Lech-Lecha
Posted on Wednesday, October 8th, 2008
As winter approaches, we shift in our mindset toward most aspects of our lives. People tend to need more sleep. Shabbat comes in earlier and leaves earlier. In the yeshiva world, the winter session is the longest, the most grueling, and the most productive. It is a time when the teachers will choose more difficult material and push the students to develop new skills.
And winter is a time when most of the work is happening underground. The bulbs that take seed in the fall do not show their blooms until spring. So, too, winter is a time for real spiritual growth and deepening, but most of that change will not be apparent until much later. If we can accept that, and understand how to work with it, then we will not be frustrated. Rather, we can be proud knowing that, come spring, our garden will flourish.
Avraham, or Avram, as he is first known, has to understand that his life will not show immediate rewards. The story does not even join him until he is 75 years old. His son by Sarah is not born until he is 100 years old! When Hashem tells Avram to walk to Canaan, which would become Eretz Yisrael, the first thing Avram has to do once he gets there is to leave because of famine.
Avraham understands that people are reached, and relationships are built over time, and not in moments. The Torah penetrates a person’s life slowly, sometimes almost imperceptibly. But it is important to know that, even though we don’t see anything happening, it is happening just the same. We remember the story of Rebbe Akiva who, as a poor ignorant shepherd at the age of 40, thought he could never come to learn Torah. And one day he was walking with his sheep when he found water dripping from the edge of a cliff. The water was dripping down onto a rock. When he looked closely at the rock, he saw that the drops of water had actually worn a hole through the rock – one drop at a time. At that moment, he realized that if the water could wear a hole through the rock, then the Torah could penetrate him as well.
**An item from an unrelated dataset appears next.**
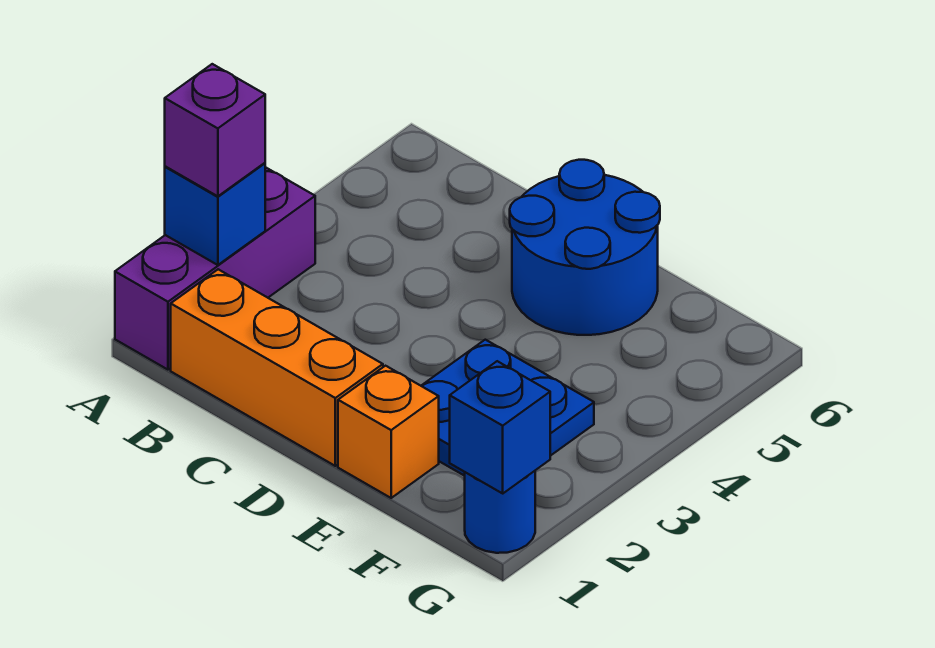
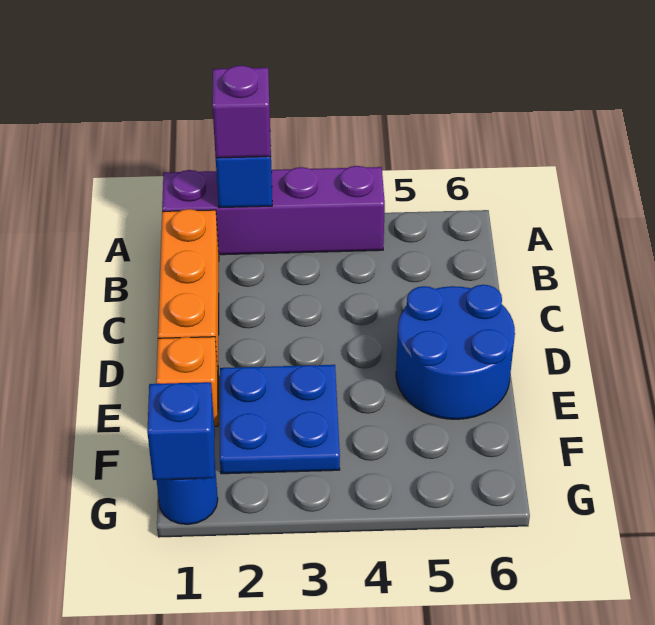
purple 1x3 brick [115,167,315,370] -> purple 1x4 brick [162,166,385,255]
So this is a time when we should not be focusing so much on accomplishments, but on processes. We should be looking to understand our experiences by different standards – how hard did we try? How have I grown over the last ten times I have learned, as opposed the last one or two times?
Each season of the calendar has its essence – and if we can know the essence of times, we can harness them rather than be frustrated by them, and allow ourselves to flow with a cycle that always takes us to new levels of growth.